Eva dejó un rastro de besos en la mandíbula de Vincent, picoteando sus labios y sonriendo traviesamente cuando se retiró antes de que él pudiera besarla y sus ojos se estrecharon con una sonrisa desafiante.

Ella le oyó decir.

—Eres bastante juguetona, ¿verdad?

—La mano de Vincent se enrolló alrededor de la parte posterior de su cuello, atrayéndola hacia él y la besó en sus labios.

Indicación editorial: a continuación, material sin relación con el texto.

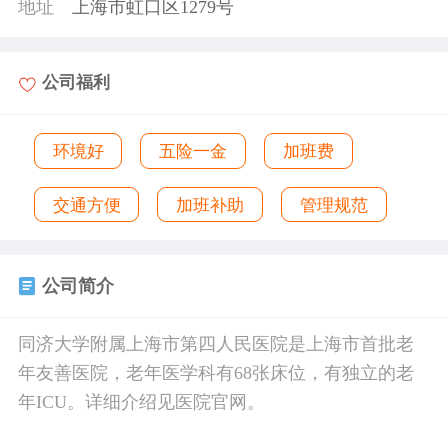
地址
上海市虹口区1279号
公司福利
环境好
五险一金
加班费
交通方便
加班补助
管理规范
公司简介
同济大学附属上海市第四人民医院是上海市首批老
年友善医院，老年医学科有68张床位，有独立的老
年ICU。详细介绍见医院官网。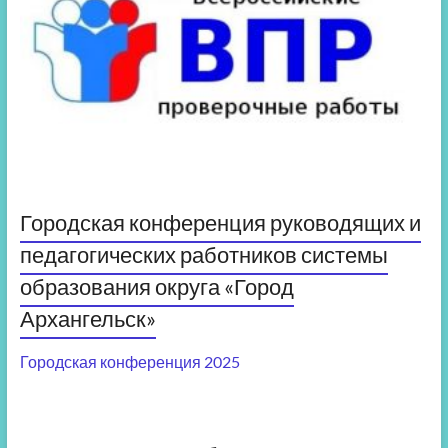
Городская конференция руководящих и
педагогических работников системы
образования округа «Город
Архангельск»
Городская конференция 2025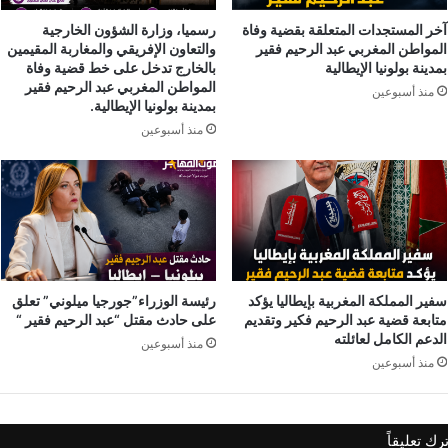
آخر المستجدات المتعلقة بقضية وفاة
رسميا، وزارة الشؤون الخارجية
المواطن المغربي عبد الرحيم فقير
والتعاون الإفريقي والمغاربة المقيمين
بمدينة بولونيا الإيطالية
بالخارج تدخل على خط قضية وفاة
المواطن المغربي عبد الرحيم فقير
منذ أسبوعين
بمدينة بولونيا الإيطالية.
منذ أسبوعين
سفير المملكة المغربية بإيطاليا يؤكد
رئيسة الوزراء”جورجيا ميلوني” تعلق
متابعة قضية عبد الرحيم فكير وتقديم
على حادث مقتل “عبد الرحيم فقير “
الدعم الكامل لعائلته
منذ أسبوعين
منذ أسبوعين
ترك تعليقاً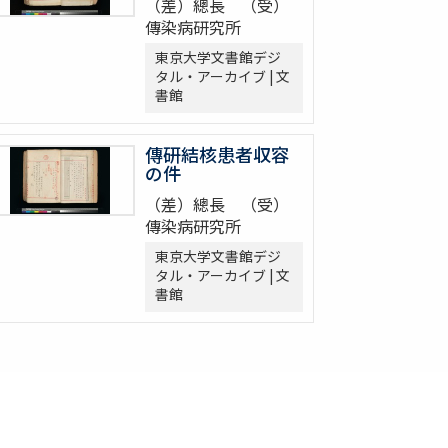
（差）總長 （受）
傳染病研究所
東京大学文書館デジ
タル・アーカイブ | 文
書館
傳研結核患者収容
の件
（差）總長 （受）
傳染病研究所
東京大学文書館デジ
タル・アーカイブ | 文
書館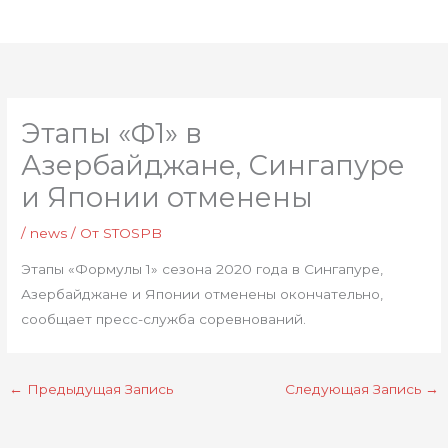
Перейти
Глав
к
мен
содержимому
Этапы «Ф1» в
Азербайджане, Сингапуре
и Японии отменены
/
news
/ От
STOSPB
Этапы «Формулы 1» сезона 2020 года в Сингапуре,
Азербайджане и Японии отменены окончательно,
сообщает пресс-служба соревнований.
←
Предыдущая Запись
Следующая Запись
→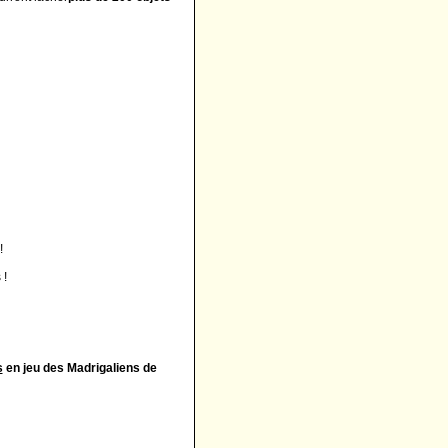
!
 !
s
en jeu des Madrigaliens de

Su acción sola la dejó mareada y débil de rodillas.

Cuando Vincent aflojó su agarre en Eva, ella tomó un segundo antes de besar su cuello y las escápulas.

Escuchó que él tomaba una respiración aguda cuando ella lo mordió.

Continuó mordiendo y luego chupando su piel, pero más que dolor, ella lo escuchó tararear de placer y sonrió.

—¿Cuánto tiempo durará antes de que se desvanezca?

—Eva le preguntó, admirando la pequeña obra de arte que había hecho en su pecho.

Vincent notó cómo Eva parecía emocionada como un niño.

Ella parecía más que feliz de dejar una marca en su piel, lo cual calentaba su corazón.

Le contestó.

—Tal vez dos días como máximo, pero siempre eres bienvenida a dejar más marcas cuando quieras.

Eva sonrió, en algún lugar contenta de que ya habían compartido momentos íntimos antes de esto y que las cosas no eran incómodas entre ellos, donde podían sonreír y hablar entre sí cómodamente.

Las yemas de sus dedos rastrearon los fuertes y tensos músculos de sus hombros y pecho.

Sin poder contenerse, presionó sus labios contra su mejilla antes de dejar un pequeño rastro de besos en su piel.

Esta vez los besos de Eva eran como las pequeñas lamidas de un gato, y besó su firme pecho y torso.

Antes de que pudiera ir más abajo, él capturó su barbilla entre su pulgar y dedo índice.

—Ven aquí, cariño.

Eva se sintió obligada a escucharlo, y pronto él capturó sus manos en las suyas.

Vincent declaró.

—Por ansiosa que estés, hoy es tu cumpleaños y mereces ser consentida.

No yo.

—Pero yo quiero ambas o
Eva no pudo terminar su frase cuando Vincent cambió sus posiciones de manera suave y rápida, tal que Eva ya no estaba sobre él, y su espalda estaba presionada plana sobre la gran cama.